Critical Limb Ischemia (CLI) also known as limb salvage

What is Critical Limb Ischemia (CLI)?

Critical limb ischemia (CLI) is the result of advanced untreated peripheral artery disease (PAD) or peripheral vascular disease (PVD). When blockages in your legs completely obstruct blood flow, the tissue in your leg or foot can die causing gangrene or tissue death. If this lack of blood flow remains untreated your foot will turn black as the tissue death continues, and you could need an amputation of the affected body part.

Critical limb ischemia from vascular disease will not resolve on its own without surgical treatment.
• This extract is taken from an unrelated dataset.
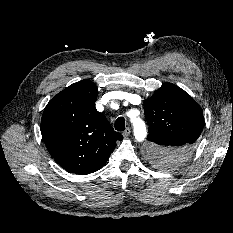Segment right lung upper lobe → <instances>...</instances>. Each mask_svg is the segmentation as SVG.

You may develop ulcers on your feet that do not heal as a result of CLI. In order to heal these ulcers, you need treatment that will restore the blood flow to your feet by opening the blockages in your legs.

Critical Limb Ischemia Q & A

Image shows an artery that is completely blocked and narrowed by yellow fatty plaque that has built up inside the artery wall, a condition called critical limb ischemia
Chronic Total Occlusion/ Critical Limb Ischemia. Image shows an artery that is completely blocked and narrowed by yellow fatty plaque that has built up inside the artery wall.

Image provided courtesy of Boston Scientific. ©2022 Boston Scientific Corporation or its affiliates. All rights reserved.

What are the risk factors for Critical Limb Ischemia?

  • Current or previous smoker 
  • High blood pressure 
  • Age > 50 years old
  • Diabetes
  • High cholesterol 
  • Coronary artery disease 
  • Atherosclerosis
  • Black or Hispanic 
  • Male
  • Family history 
  • Obesity 
  • Untreated or unresolved PAD

Signs and Symptoms of Critical Limb Ischemia

  • Foot/ leg pain at rest 
  • Ulcers on the foot that do not heal 
  • Gangrene or dry black skin on the feet 
  • Absent or reduced pulse in the legs or feet
  • Pain, numbness, tingling in the legs or feet
  • Painful cramping in the hip, thigh or calf
  • Feeling of coldness that occurs in one leg/foot more than the other
  • Loss of hair or slow growing hair on the legs and feet
  • Slow growing toenails
  • Shiny skin on the legs or feet

Is amputation the only option for CLI?

Sadly, about 30% of patients with critical limb ischemia are treated with amputation even without the presence of an ulcer or gangrene and without any endovascular evaluation. If you have been diagnosed with critical limb ischemia and have been offered amputation as your only treatment option, seek a 2nd opinion with a vascular specialist to determine if a minimally invasive procedure like endovascular treatment should be attempted before amputation.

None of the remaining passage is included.